Task directions: Switch every "scientific name" in the data below to "species name" and write the lines out again, keeping everything else the same. Leave out the pictures.

--- BEGIN Records for this exercise ---

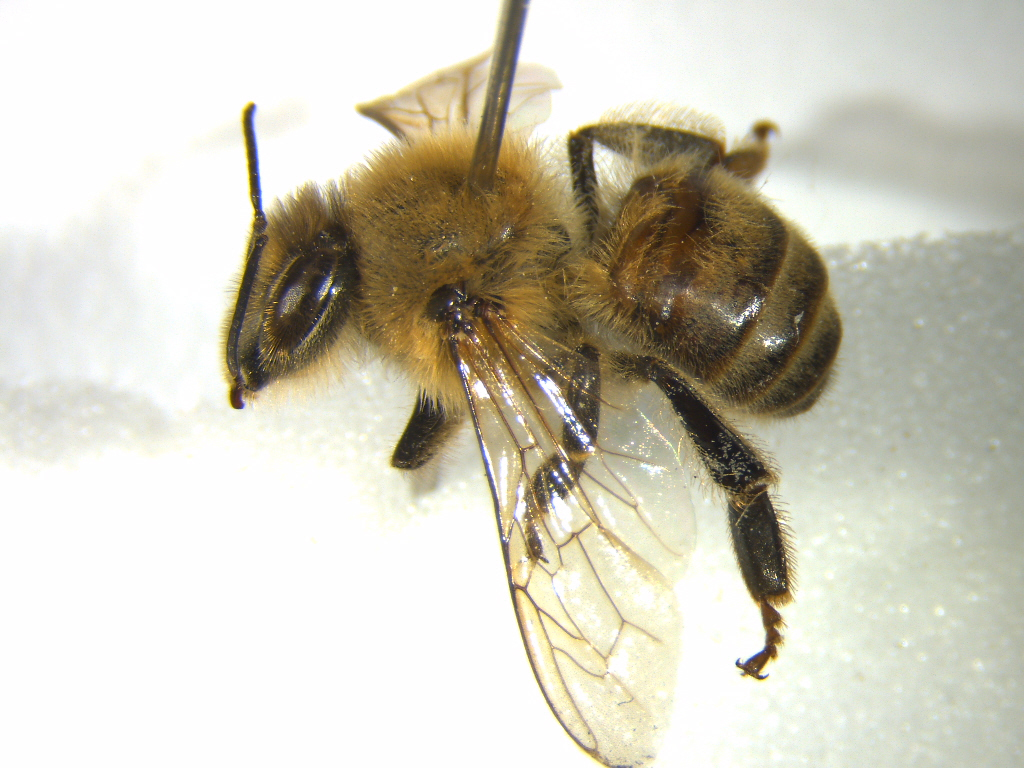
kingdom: Animalia
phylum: Arthropoda
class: Insecta
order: Hymenoptera
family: Apidae
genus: Apis
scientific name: Apis mellifera
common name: Honey bee
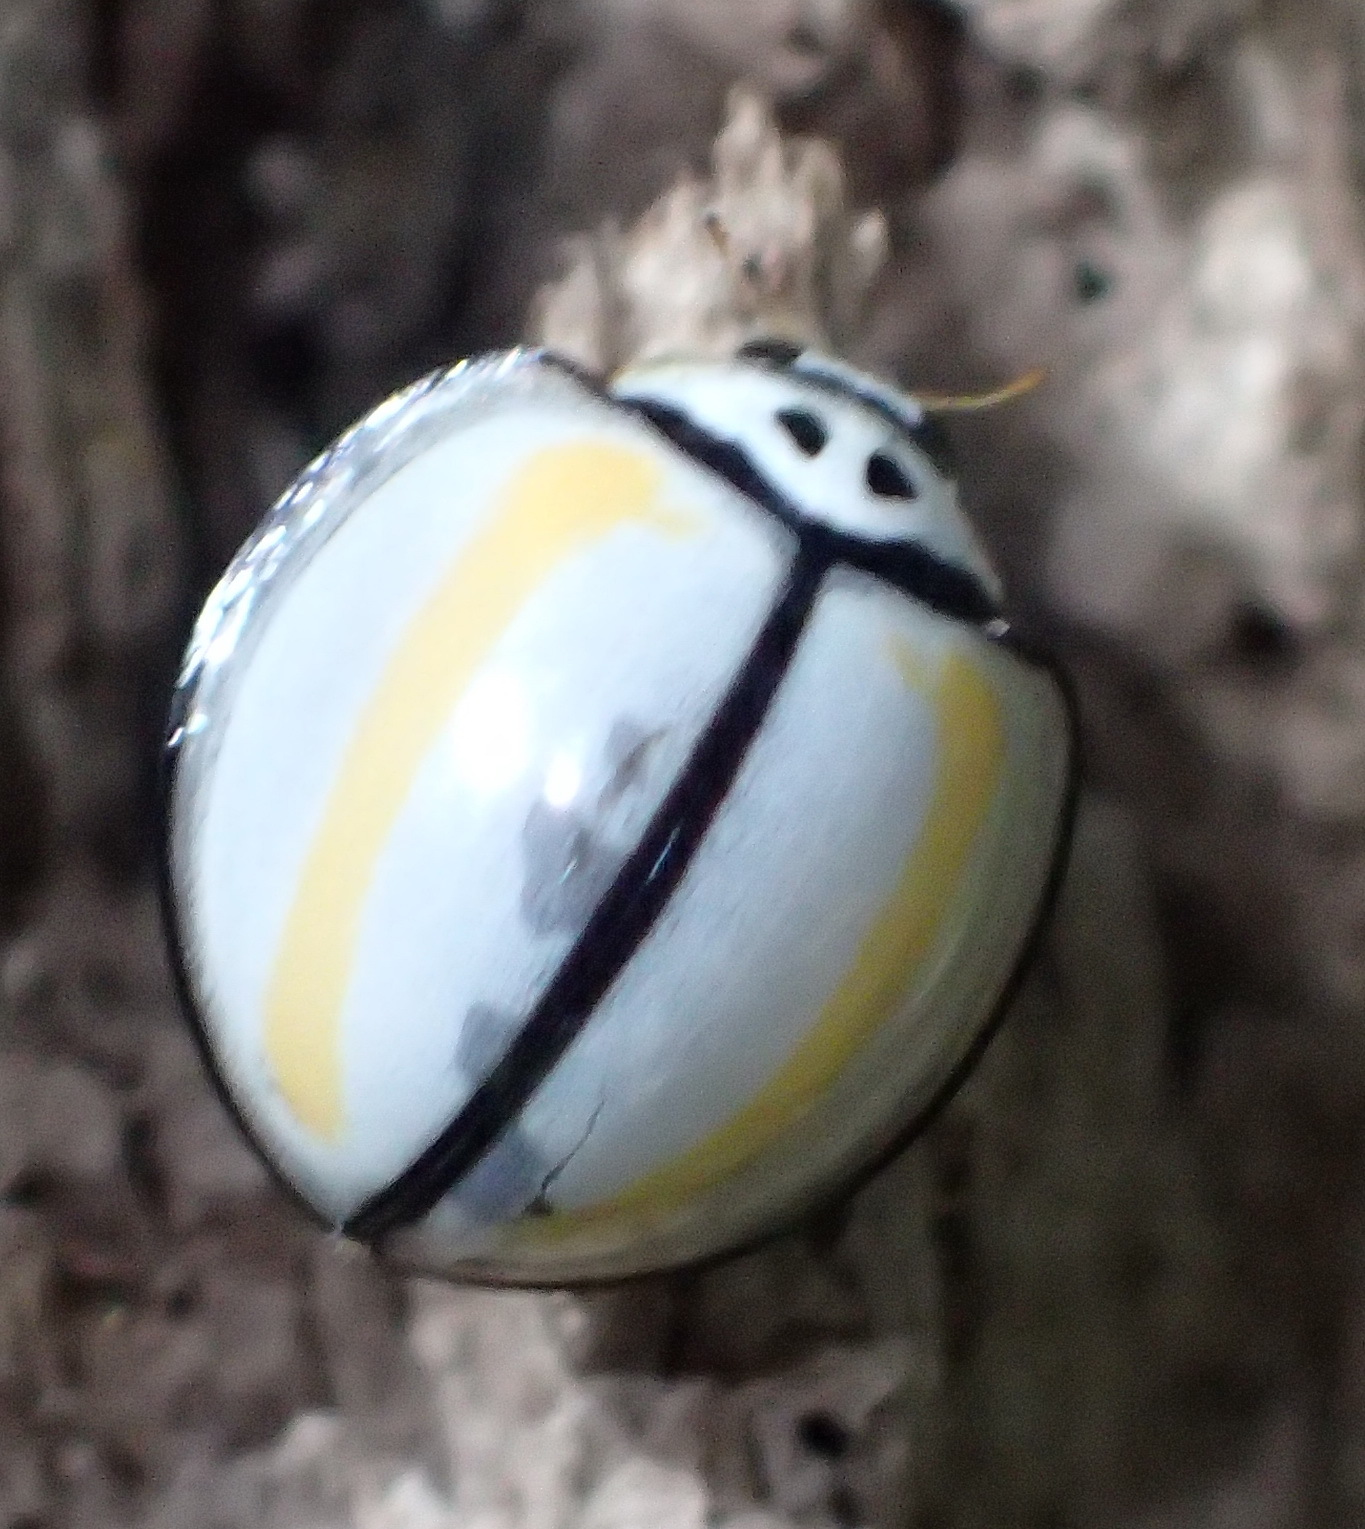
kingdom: Animalia
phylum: Arthropoda
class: Insecta
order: Coleoptera
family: Coccinellidae
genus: Oenopia
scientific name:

--- END Records for this exercise ---

Result of the task:
kingdom: Animalia
phylum: Arthropoda
class: Insecta
order: Hymenoptera
family: Apidae
genus: Apis
species name: Apis mellifera
common name: Honey bee
kingdom: Animalia
phylum: Arthropoda
class: Insecta
order: Coleoptera
family: Coccinellidae
genus: Oenopia
species name:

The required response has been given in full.